I'm Not Hanging Noodles on Your Ears and Other Intriguing Idioms From Around the World

I'm Not Hanging Noodles on Your Ears and Other Intriguing Idioms From Around the World

Jag Bhalla


"I’m no longer striking noodles in your ears." In Moscow, this curious, engagingly colourful statement is usual parlance, yet except you’re Russian your response is maybe "Say what?" an analogous thought in English is both unusual: "I’m no longer pulling your leg." either suggest: think me.

As writer Jag Bhalla demonstrates, those fun, usually hilarious words offer a distinct standpoint on how various cultures understand and describe the area. geared up by way of theme—food, love, romance, and lots of more—they embrace cultural traditions and attitudes, trap linguistic nuance, and shed interesting gentle on "the complete ball of wax." for instance, while English-speakers are difficult at paintings, we’re "nose to the grindstone," yet industrious chinese language toil "with liver and brains spilled at the floor" and busy Indians have "no time to die."

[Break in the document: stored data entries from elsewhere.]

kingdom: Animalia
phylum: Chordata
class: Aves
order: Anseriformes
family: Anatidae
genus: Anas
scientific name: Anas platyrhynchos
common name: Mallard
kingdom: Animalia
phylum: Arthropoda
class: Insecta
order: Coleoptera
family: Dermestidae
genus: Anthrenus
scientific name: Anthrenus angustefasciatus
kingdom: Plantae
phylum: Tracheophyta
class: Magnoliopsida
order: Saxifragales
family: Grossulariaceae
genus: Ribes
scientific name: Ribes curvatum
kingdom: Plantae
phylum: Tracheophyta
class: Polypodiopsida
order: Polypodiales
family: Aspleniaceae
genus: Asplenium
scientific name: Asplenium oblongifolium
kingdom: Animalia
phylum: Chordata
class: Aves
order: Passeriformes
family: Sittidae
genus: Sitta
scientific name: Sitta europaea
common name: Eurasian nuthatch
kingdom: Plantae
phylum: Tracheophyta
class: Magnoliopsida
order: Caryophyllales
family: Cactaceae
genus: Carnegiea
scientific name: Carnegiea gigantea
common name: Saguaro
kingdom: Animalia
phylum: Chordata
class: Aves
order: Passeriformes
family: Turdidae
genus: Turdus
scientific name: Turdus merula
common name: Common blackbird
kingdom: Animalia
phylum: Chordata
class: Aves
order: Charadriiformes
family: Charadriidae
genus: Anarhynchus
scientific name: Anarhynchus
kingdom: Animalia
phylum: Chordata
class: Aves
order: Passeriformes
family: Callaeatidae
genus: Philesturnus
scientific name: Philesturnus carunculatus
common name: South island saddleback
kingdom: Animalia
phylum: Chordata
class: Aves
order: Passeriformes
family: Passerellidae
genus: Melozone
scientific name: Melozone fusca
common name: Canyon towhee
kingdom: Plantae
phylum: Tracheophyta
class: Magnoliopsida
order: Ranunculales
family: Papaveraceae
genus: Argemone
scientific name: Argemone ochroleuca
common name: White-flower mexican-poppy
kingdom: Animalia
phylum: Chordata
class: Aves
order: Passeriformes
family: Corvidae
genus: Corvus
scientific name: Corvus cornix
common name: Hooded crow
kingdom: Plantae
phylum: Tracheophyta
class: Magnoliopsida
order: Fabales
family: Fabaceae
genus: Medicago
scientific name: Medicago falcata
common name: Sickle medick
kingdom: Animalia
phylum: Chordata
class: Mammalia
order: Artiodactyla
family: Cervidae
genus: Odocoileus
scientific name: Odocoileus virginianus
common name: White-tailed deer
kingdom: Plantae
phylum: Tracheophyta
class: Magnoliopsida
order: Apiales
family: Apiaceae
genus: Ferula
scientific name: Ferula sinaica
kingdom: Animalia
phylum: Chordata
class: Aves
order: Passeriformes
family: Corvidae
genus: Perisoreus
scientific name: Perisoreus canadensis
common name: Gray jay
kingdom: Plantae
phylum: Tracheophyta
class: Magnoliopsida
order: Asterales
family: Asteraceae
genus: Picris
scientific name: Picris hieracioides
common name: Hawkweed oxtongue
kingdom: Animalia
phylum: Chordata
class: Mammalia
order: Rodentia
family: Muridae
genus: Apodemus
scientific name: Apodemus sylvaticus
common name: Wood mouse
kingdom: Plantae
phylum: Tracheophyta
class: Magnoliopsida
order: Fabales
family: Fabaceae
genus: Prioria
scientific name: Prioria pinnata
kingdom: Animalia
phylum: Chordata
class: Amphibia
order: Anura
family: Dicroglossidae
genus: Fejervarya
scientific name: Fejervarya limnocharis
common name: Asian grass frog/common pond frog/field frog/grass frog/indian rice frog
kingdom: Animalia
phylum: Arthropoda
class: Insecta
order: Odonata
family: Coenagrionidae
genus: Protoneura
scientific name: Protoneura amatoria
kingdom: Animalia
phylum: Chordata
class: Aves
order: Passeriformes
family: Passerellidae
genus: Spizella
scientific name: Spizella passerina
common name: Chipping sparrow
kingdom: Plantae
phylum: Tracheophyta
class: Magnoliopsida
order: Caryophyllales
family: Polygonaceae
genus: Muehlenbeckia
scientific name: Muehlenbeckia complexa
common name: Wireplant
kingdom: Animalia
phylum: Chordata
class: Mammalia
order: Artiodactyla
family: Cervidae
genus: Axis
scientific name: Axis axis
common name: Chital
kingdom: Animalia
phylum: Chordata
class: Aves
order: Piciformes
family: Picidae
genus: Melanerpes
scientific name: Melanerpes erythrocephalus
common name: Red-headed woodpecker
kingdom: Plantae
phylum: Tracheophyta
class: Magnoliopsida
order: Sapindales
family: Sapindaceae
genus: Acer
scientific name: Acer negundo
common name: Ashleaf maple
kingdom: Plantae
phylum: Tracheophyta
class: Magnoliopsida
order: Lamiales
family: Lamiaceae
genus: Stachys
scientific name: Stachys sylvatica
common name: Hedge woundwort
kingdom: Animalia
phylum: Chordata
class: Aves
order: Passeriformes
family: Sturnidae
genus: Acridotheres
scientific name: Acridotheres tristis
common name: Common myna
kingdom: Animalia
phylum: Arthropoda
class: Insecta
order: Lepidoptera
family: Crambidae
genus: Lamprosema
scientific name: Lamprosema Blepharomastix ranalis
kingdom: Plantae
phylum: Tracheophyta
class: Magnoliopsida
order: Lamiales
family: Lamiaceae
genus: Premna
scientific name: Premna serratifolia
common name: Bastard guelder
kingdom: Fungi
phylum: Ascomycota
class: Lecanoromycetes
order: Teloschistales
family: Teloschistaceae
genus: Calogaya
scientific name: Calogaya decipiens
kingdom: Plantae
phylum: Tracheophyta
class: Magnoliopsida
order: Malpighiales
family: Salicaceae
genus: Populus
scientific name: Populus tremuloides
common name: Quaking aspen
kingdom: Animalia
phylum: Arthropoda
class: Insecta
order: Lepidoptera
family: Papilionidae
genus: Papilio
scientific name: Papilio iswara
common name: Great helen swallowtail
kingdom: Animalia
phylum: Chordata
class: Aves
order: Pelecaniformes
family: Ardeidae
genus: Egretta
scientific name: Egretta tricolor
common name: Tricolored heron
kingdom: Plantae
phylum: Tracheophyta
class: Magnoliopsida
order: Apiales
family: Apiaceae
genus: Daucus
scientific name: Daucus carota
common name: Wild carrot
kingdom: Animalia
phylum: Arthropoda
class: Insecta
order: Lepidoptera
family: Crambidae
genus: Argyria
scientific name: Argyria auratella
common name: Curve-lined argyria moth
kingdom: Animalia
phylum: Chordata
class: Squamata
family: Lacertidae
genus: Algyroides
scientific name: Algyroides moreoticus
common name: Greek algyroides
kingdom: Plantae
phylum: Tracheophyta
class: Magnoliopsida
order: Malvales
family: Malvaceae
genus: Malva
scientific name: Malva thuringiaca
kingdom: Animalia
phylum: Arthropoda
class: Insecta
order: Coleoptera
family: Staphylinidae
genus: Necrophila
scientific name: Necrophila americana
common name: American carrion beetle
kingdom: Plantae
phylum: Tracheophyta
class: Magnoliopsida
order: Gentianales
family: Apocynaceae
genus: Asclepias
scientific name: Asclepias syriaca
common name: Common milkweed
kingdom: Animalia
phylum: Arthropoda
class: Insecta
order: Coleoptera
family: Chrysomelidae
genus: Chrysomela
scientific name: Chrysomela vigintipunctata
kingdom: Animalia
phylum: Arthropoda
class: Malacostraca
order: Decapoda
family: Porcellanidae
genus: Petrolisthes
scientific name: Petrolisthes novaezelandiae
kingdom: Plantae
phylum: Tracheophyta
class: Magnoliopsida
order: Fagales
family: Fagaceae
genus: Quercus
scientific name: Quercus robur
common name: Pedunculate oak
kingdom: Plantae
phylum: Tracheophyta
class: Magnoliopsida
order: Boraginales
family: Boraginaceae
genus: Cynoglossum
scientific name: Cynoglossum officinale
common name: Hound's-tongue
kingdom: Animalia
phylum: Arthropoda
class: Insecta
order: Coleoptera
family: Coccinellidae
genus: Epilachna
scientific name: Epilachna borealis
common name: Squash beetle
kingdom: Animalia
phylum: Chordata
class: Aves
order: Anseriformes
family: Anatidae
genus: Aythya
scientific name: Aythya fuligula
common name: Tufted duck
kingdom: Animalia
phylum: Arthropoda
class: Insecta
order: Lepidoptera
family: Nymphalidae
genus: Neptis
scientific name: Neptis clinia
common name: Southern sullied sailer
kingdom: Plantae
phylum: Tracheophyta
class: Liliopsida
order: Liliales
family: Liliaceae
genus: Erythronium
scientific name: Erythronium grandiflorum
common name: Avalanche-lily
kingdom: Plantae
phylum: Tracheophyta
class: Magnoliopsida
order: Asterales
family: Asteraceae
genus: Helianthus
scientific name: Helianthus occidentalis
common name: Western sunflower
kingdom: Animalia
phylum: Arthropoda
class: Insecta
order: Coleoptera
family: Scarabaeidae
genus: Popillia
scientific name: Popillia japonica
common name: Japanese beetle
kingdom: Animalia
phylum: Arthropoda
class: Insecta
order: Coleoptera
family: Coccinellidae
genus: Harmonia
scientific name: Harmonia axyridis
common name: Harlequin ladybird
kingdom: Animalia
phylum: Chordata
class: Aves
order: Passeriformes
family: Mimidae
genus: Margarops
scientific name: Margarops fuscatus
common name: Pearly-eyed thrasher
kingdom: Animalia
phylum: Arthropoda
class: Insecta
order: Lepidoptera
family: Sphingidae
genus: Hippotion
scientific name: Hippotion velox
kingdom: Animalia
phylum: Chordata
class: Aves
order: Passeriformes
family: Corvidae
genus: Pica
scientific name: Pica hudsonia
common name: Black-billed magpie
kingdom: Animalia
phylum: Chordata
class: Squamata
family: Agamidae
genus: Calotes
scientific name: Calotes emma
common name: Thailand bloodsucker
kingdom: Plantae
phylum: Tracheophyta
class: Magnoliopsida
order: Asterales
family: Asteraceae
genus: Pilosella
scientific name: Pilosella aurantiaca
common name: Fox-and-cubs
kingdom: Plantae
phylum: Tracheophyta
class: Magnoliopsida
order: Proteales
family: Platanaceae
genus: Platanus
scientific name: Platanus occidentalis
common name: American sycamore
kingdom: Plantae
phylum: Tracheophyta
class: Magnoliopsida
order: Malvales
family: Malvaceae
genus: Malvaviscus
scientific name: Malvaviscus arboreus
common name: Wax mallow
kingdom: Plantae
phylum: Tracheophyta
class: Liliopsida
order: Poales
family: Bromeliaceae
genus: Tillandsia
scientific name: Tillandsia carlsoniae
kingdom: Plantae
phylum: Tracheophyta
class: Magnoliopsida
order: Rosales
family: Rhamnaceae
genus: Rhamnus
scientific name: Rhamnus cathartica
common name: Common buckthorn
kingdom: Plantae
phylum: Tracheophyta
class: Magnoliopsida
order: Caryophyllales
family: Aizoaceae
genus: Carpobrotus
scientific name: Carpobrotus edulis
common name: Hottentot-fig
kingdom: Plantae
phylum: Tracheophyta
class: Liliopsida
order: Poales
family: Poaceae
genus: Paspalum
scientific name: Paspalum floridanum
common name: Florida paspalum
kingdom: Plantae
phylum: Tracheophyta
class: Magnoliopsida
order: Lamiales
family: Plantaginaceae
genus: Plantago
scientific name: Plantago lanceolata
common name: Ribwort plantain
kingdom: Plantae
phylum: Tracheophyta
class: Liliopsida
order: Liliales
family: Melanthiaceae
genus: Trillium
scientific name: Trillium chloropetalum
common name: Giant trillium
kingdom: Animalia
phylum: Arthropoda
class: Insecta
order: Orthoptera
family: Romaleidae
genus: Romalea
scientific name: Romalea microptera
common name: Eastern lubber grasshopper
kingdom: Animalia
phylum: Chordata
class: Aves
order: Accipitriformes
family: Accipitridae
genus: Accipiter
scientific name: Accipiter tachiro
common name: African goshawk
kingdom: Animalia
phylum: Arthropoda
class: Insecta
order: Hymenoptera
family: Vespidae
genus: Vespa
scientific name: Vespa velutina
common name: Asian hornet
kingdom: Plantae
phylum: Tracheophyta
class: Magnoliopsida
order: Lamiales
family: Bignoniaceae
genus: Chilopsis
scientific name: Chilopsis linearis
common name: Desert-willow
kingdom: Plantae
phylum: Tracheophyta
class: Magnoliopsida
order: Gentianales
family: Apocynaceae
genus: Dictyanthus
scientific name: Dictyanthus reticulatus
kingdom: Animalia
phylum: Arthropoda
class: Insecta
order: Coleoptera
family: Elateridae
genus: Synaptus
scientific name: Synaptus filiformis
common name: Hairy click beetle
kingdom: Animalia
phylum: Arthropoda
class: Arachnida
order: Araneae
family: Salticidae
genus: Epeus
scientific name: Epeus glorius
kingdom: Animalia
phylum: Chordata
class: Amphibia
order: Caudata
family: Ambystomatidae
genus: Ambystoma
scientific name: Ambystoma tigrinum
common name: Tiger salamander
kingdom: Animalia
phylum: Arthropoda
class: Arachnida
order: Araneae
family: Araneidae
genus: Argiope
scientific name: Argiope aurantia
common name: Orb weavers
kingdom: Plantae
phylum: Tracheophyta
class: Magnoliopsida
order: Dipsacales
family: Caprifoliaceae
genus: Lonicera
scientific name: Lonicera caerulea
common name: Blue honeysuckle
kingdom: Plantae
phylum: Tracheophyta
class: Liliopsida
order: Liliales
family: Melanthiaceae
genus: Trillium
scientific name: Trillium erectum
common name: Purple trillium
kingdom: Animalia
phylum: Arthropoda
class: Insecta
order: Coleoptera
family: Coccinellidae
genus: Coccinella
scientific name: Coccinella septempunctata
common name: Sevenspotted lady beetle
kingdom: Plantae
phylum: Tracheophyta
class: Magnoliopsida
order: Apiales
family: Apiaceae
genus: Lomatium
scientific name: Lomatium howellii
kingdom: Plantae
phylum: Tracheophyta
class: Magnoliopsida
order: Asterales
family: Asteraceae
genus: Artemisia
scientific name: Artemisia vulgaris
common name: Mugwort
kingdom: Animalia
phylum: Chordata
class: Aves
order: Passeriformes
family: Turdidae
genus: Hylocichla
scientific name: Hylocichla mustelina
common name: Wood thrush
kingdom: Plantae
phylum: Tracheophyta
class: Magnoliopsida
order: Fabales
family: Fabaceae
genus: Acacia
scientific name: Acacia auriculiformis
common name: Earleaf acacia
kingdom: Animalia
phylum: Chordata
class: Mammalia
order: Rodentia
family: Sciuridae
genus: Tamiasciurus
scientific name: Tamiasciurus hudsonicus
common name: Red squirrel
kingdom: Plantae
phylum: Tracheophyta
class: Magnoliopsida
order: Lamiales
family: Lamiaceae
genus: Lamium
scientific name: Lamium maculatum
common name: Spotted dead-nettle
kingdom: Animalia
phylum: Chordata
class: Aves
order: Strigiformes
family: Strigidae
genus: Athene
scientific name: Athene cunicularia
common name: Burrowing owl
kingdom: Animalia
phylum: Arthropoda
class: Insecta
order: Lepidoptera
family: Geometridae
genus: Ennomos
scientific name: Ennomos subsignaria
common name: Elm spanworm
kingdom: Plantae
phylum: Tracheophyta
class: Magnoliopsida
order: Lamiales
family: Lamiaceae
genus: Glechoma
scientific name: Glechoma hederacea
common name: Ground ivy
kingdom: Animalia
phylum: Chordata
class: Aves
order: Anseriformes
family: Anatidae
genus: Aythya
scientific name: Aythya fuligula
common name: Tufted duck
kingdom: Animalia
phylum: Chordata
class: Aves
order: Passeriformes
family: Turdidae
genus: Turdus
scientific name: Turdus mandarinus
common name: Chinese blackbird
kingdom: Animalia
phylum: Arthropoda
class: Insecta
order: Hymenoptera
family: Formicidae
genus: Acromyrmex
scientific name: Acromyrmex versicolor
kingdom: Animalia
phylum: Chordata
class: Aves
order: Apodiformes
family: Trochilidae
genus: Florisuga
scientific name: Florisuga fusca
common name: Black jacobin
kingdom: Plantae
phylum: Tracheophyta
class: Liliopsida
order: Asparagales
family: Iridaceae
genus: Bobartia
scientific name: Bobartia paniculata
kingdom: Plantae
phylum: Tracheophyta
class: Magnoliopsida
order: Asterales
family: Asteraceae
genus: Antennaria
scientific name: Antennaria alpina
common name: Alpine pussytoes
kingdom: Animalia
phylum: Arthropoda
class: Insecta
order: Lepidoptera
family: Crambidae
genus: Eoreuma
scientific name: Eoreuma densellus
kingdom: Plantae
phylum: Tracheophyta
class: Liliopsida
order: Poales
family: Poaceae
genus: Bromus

If you’re already fluent in 10 languages, you most likely won’t desire this booklet, yet you’ll "get a kick out of it" in any case; for the remainder of us, it’s a needs to. both method, this brilliant, frequently thought-provoking little tome is gift-friendly in visual appeal, an ideal impulse purchase for notice fans, tourists, and someone else who enjoys taking a look at existence in a riotous, strange method. And we’re no longer placing noodles out of your ear.